Coral Sea Frontier expedition
- Country: Australia
- Leader: Will White (chief scientist)
- Start: October 2025
- End: November 2025
- Goal: Deep-sea biodiversity assessment of the Coral Sea Marine Park
- Achievements: Identification of more than 110 species new to science; first complete mapping of the Mellish Seamount

= Coral Sea Frontier expedition =

2025 Australian deep-sea research voyage in the Coral Sea

The Coral Sea Frontier expedition (voyage IN2025_V06) was a 35-day deep-sea research voyage conducted aboard the CSIRO research vessel RV Investigator in the Coral Sea Marine Park off the coast of Queensland, Australia, in late 2025. The voyage, led by chief scientist and shark taxonomist Will White, surveyed benthic marine life at depths of 200 to 3,000 metres and led to the identification of more than 110 fish and invertebrate species new to science, announced in April 2026.

== Background ==
The Coral Sea Marine Park is the largest marine park in Australian waters, covering 989,836 square kilometres and reaching depths of 6,000 metres. It protects 34 reef areas and 67 cays and islets, and is managed by Parks Australia. Much of its deep-water environment had never been systematically surveyed before the voyage.

The expedition was a collaboration between CSIRO, Australia's national science agency, and The Nippon Foundation-Nekton Ocean Census programme, with participants from institutions including the Australian Museum and James Cook University.

== Voyage ==
RV Investigator departed Brisbane in October 2025 and travelled as far as Mellish Reef, approximately 1,000 kilometres off the Queensland coast. Researchers focused on two key ecological features of the marine park: the reefs of the Marion Plateau and the Tasmantid Seamount Chain. The voyage included the first modern deep-water investigation of marine life on the extinct volcanic peaks of the northern Tasmantid Seamount Chain, which rise more than 3,000 metres from the seafloor, and the offshore Kenn Plateau.

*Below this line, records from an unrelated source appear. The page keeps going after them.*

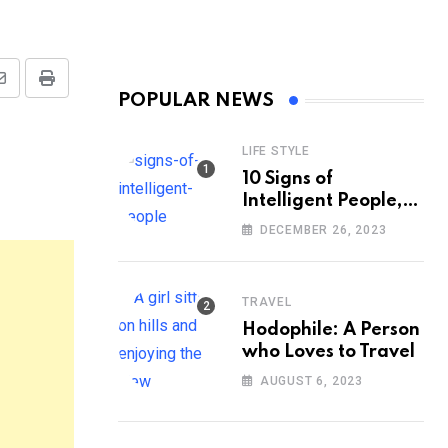
Share
Print
POPULAR NEWS
via
Email
LIFE STYLE
10 Signs of
Intelligent People,
According to
DECEMBER 26, 2023
Psychology
TRAVEL
Hodophile: A Person
who Loves to Travel
AUGUST 6, 2023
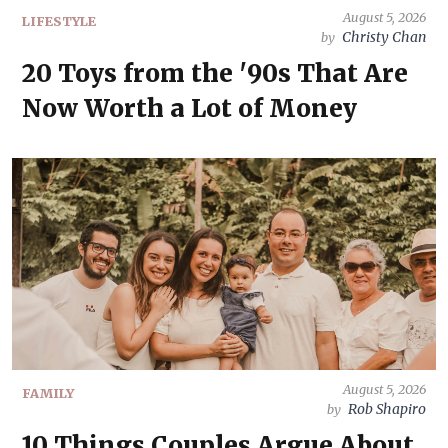
August 5, 2026
LIFESTYLE
Christy Chan
by
20 Toys from the '90s That Are
Now Worth a Lot of Money
August 5, 2026
FAMILY
Rob Shapiro
by
10 Things Couples Argue About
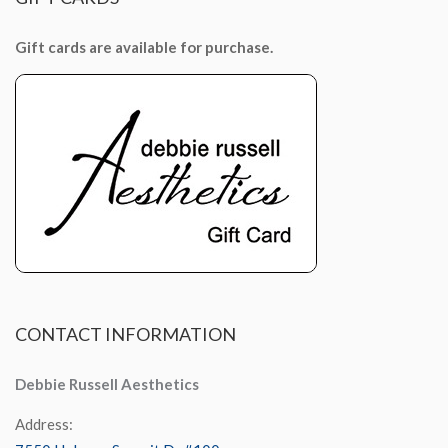
Gift cards are available for purchase.
CONTACT
INFORMATION
Debbie Russell Aesthetics
Address:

The science team used a newly developed deep-towed underwater camera platform to observe seafloor habitats, capturing footage of a rarely seen deepwater sand tiger shark, a relative of the grey nurse shark. The voyage also completed the first complete bathymetric mapping of the Mellish Seamount, an underwater mountain taller than Mount Kosciuszko, and discovered a previously unknown complex canyon system on the Marion Plateau.

== Findings ==
In April 2026, CSIRO and Ocean Census announced that taxonomists working through the collected specimens had identified more than 110 fish and invertebrate species new to science, a figure expected to exceed 200 as further cryptic species are distinguished. The identifications were made during a series of taxonomy workshops held around Australia, combining morphological analysis with DNA sequencing.

Chief scientist Will White identified four new chondrichthyan species during the workshops: two rays in the genera Dipturus and Urolophus, a deepwater catshark in the genus Apristurus, and a chimaera in the genus Chimaera. New invertebrates, including jellyfish, sponges and polychaete worms, were recorded from deep waters adjacent to the Great Barrier Reef and from remote seamounts.

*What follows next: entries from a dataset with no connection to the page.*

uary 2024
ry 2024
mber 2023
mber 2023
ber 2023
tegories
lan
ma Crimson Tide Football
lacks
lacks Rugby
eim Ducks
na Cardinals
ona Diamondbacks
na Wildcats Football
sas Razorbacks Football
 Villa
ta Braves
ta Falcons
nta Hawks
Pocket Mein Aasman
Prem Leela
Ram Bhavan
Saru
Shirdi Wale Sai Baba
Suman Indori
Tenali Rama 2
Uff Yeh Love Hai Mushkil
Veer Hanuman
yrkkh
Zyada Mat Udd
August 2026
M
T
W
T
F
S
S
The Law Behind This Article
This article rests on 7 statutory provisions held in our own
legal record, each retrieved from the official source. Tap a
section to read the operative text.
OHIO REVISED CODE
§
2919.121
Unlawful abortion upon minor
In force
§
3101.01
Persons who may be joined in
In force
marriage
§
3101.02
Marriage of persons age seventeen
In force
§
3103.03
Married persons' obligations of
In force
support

Specimens from the voyage were deposited in collections across Australia, including state museums and the CSIRO Australian National Fish Collection, to support future taxonomic description, a process that can take many years per species.

== Significance ==
The findings substantially improved bathymetric and habitat data for the Coral Sea Marine Park and were described by researchers as crucial for protecting Australian marine biodiversity. Ocean Census head of science Michelle Taylor said the workshops helped close global gaps in knowledge about undocumented marine life.